The earliest references to Christians in Crete is found in Acts 2:1-41 which recounts how Cretan Jews were among those in Jerusalem who were converted to Christianity at Pentecost.
Acts 27:11-22 relates how after he had completed three missionary journeys, Paul stopped briefly in Crete while being taken as a prisoner to Rome. It was from Crete that his shipwreck voyage occurred.
Evidence of a Christian community on the island itself is found in Paul’s letter to Titus, Titus having been left on the island around 57AD to organise the church and appoint elders.
The letter warns of false teachings which could undermine the fledgling church and gives instructions about who to appoint as elders.
Exhibition curators Anthony Kelly, Seán McCrum, Paddy Sammon and David Stalling have said they aim to reflect on the way these sites form a network of “active memorialising”, enhancing the local inhabitants’ sense of place and identity.
They also believe Ireland should be looked at in a similar spirit.
According to organisers, “The churches and shrines of Loutro and Anopolis, on the island of Crete, define their landscape, creating a very specific and complex network of buildings which, in turn, is a significant part of how local people define who they are and their relationship to where they are.”
“These buildings incorporate remembrance as active memorialising, as part of enriching present day existence. From the confines of a closely defined geographical area in Crete, the resonances are universal, particularly in an Irish context where for centuries sacred sites have been place-markers and place-makers.”

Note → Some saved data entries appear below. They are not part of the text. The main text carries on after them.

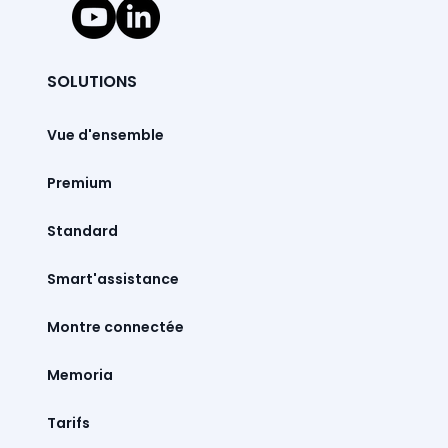
SOLUTIONS
Vue d'ensemble
Premium
Standard
Smart'assistance
Montre connectée
Memoria
Tarifs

The exhibition seeks to explore, through photography, objects and sound, an aspect of a broad, shared, architectural inheritance.
The creative team behind the installation believe ‘Memorialising the Sacred’ reconfigures one form of reality, sacred places in Crete, in another equal reality, that of a gallery installation in Dublin.
The installation uses the Irish Architectural Archive’s Architecture Gallery space and ambiance as central to memorialising the sacred.
The sound which the installation incorporates draws on recordings made in and around the shrines and churches in Crete, sounds which are a part of the essential experience of these places.
Memorialising the Sacred will run in the Architecture Gallery of the Irish Architectural Archive, 45 Merrion Square, Dublin until Thursday 29 March 2018. Admission free.